• _EXERCISE GOAL_
Reproduce word for word every line from the one containing "a coi tempi" through the end of the listing below; omit the pictures.

──────────────────────────────

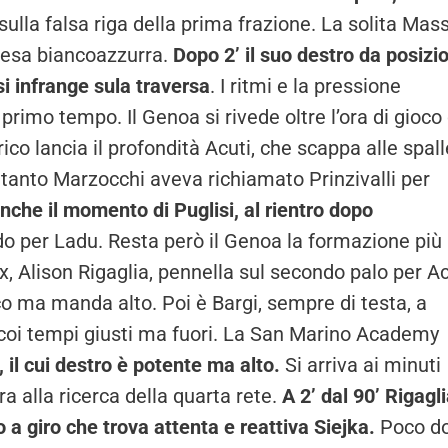
sulla falsa riga della prima frazione. La solita Mas
ifesa biancoazzurra.
Dopo 2’ il suo destro da posizi
si infrange sula traversa
. I ritmi e la pressione
primo tempo. Il Genoa si rivede oltre l’ora di gioco
co lancia il profondità Acuti, che scappa alle spall
ntanto Marzocchi aveva richiamato Prinzivalli per
nche il momento di Puglisi, al rientro dopo
do per Ladu. Resta però il Genoa la formazione più
x, Alison Rigaglia, pennella sul secondo palo per Ac
o ma manda alto. Poi è Bargi, sempre di testa, a
a coi tempi giusti ma fuori. La San Marino Academy
, il cui destro è potente ma alto.
Si arriva ai minuti
a alla ricerca della quarta rete.
A 2’ dal 90’ Rigagl
a giro che trova attenta e reattiva Siejka.
Poco do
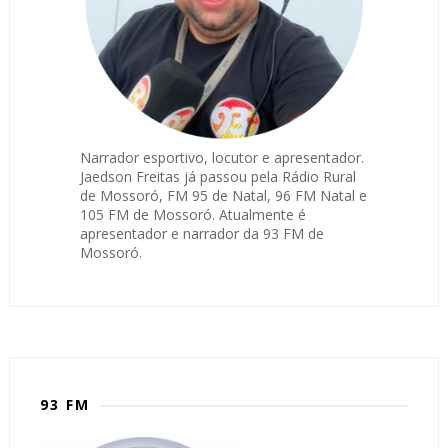
Narrador esportivo, locutor e apresentador.
Jaedson Freitas já passou pela Rádio Rural
de Mossoró, FM 95 de Natal, 96 FM Natal e
105 FM de Mossoró. Atualmente é
apresentador e narrador da 93 FM de
Mossoró.
93 FM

──────────────────────────────

• _EXERCISE RESULT_
a coi tempi giusti ma fuori. La San Marino Academy
, il cui destro è potente ma alto.
Si arriva ai minuti
a alla ricerca della quarta rete.
A 2’ dal 90’ Rigagl
a giro che trova attenta e reattiva Siejka.
Poco do
Narrador esportivo, locutor e apresentador.
Jaedson Freitas já passou pela Rádio Rural
de Mossoró, FM 95 de Natal, 96 FM Natal e
105 FM de Mossoró. Atualmente é
apresentador e narrador da 93 FM de
Mossoró.
93 FM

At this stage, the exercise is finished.